Dr. Sibley told lawmakers that geoengineering was happeningacross the
country, and cited as evidence the White House report, which says no such
thing.

Republicans praised her. “I do appreciate your coming to us with this,”
said Janice Bowling, a state senator. “I have been hearing about this from
constituents for quite a time, and the fact that it is taking place over
Tennessee.”

Frank Niceley, another Republican lawmaker, said “this will be my wife’s
favorite bill of the year. She has been worried about this, I bet 10 years.
It’s been going on a long, long time.”

The Tennessee ban
<https://wapp.capitol.tn.gov/apps/BillInfo/Default.aspx?BillNumber=HB2063&GA=113>
prohibits
the “intentional injection, release, or dispersion, by any means, of
chemicals, chemical compounds, substances, or apparatus within the borders
of the state into the atmosphere with the express purpose of affecting
temperature, weather, or intensity of the sunlight.”

That would include cloud seeding, a decades-old practice in which chemicals
are injected into clouds to trigger precipitation. Augustus Doricko, chief
executive of a cloud seeding company, testified that the legislation would
prevent farmers from using a common tool.

“If you’re in favor of depriving farmers in Tennessee from having the best
technology available in other states, I would ask you to vote for the bill
as it is,” Mr. Doricko told lawmakers.

Lobbying for the bill’s passage was Ms. Goodrich, the anti-vaccine
activist, who described a nationwide anti-geoengineering campaign on a
podcast called “Rebunked.” <https://www.boomplay.com/episode/7094570>

Ms. Goodrich said that geoengineering was government overreach, similar to
vaccine mandates.

“They’re experimenting on us without our consent,” she said on the podcast.
“We went from being dirty germ emitters during Covid, to now we’re dirty
carbon emitters. And you know, both of these things are false, and they’re
looking to infringe on our rights.”


Ms. Goodrich said East Tennessee Freedom got model legislation from a woman
named Jolie Diane, who runs a website called Zero Geoengineering. “Jolie is
an amazing wealth of information,” Ms. Goodrich said.
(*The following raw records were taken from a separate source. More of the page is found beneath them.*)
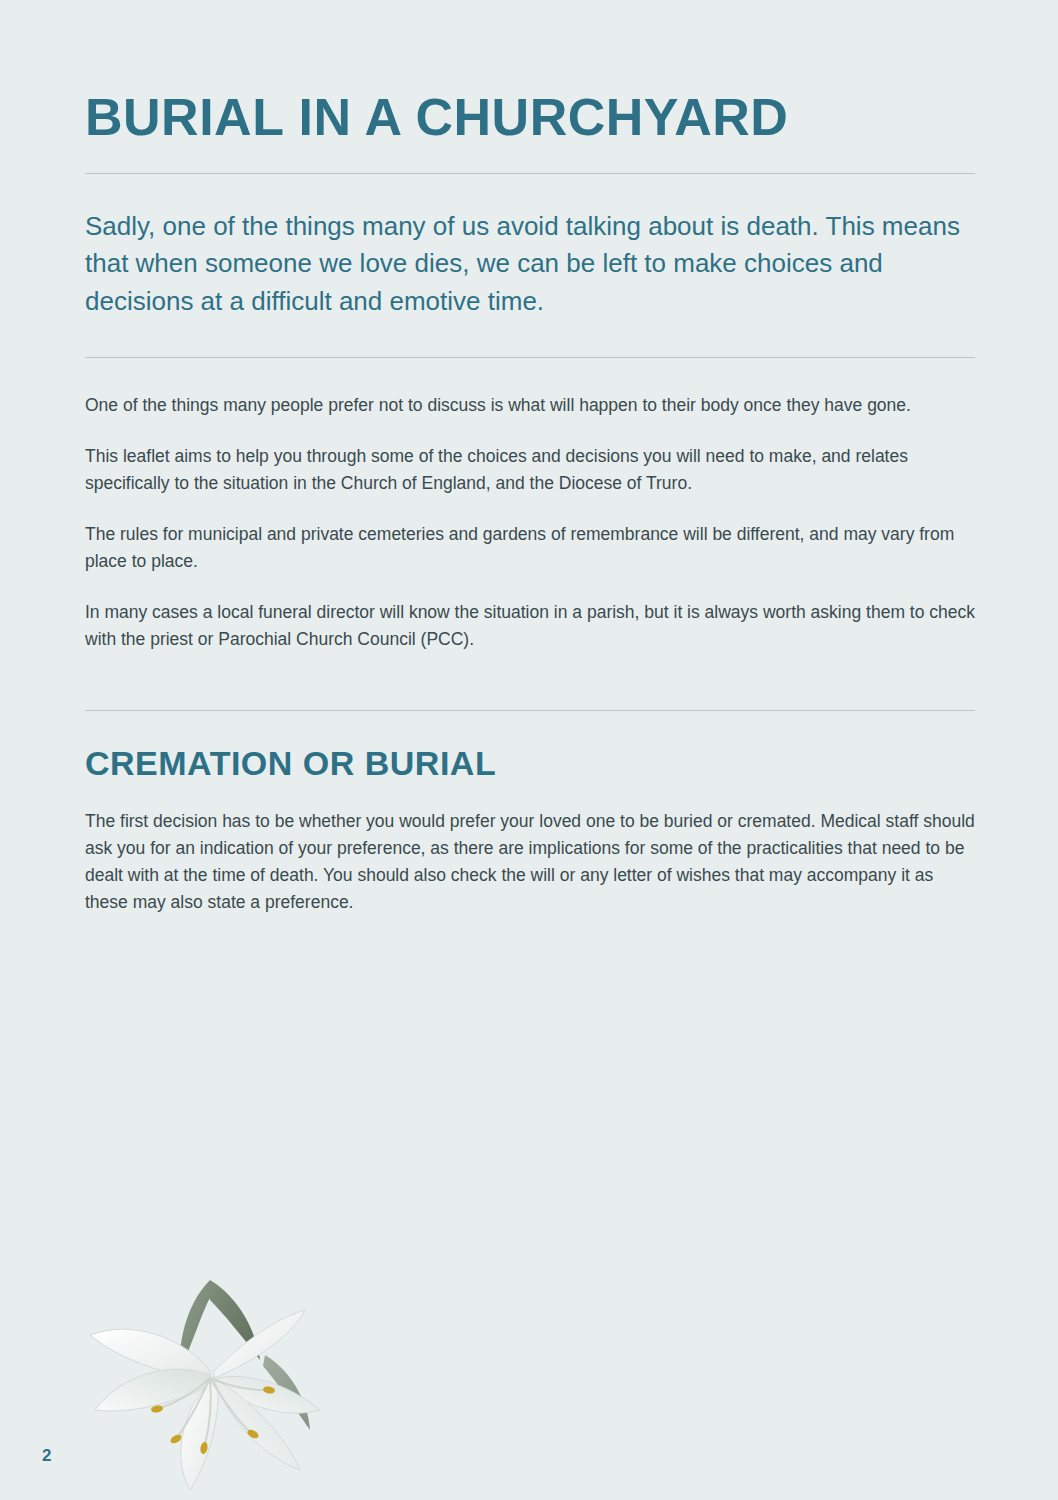BURIAL IN A CHURCHYARD
Sadly, one of the things many of us avoid talking about is death. This means that when someone we love dies, we can be left to make choices and decisions at a difficult and emotive time.
One of the things many people prefer not to discuss is what will happen to their body once they have gone.
This leaflet aims to help you through some of the choices and decisions you will need to make, and relates specifically to the situation in the Church of England, and the Diocese of Truro.
The rules for municipal and private cemeteries and gardens of remembrance will be different, and may vary from place to place.
In many cases a local funeral director will know the situation in a parish, but it is always worth asking them to check with the priest or Parochial Church Council (PCC).
CREMATION OR BURIAL
The first decision has to be whether you would prefer your loved one to be buried or cremated. Medical staff should ask you for an indication of your preference, as there are implications for some of the practicalities that need to be dealt with at the time of death. You should also check the will or any letter of wishes that may accompany it as these may also state a preference.
2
She credited Ms. Diane for getting bans introduced in New Hampshire,
Kentucky and South Dakota, among other places.

Ms. Diane said in a statement that she was “not at liberty to disclose the
specifics” of her interactions with state lawmakers. Ms. Goodrich and Dr.
Sibley did not respond to requests for comment.

On her Zero Geoengineering website, Ms. Diane warns against other perceived
threats, including vaccine mandates, fifth-generation wireless
connectivity, known as 5G, and genetically modified crops.


Ms. Diane’s efforts to ban geoengineering around the country appear to date
from at least 2018, when she gave a presentation at a Rhode Island library.
In a recording of that presentation
<https://www.youtube.com/watch?v=3OhYU0y1MwU>, Ms. Diane said that
chemicals were being sprayed by the military, the Central Intelligence
Agency and the “deep state.”

“We’re using this bill as a model and a template when we go to different
states,” Ms. Diane said at the event. “We adapt it for the different
states, to make it specific. And now they have hope too.”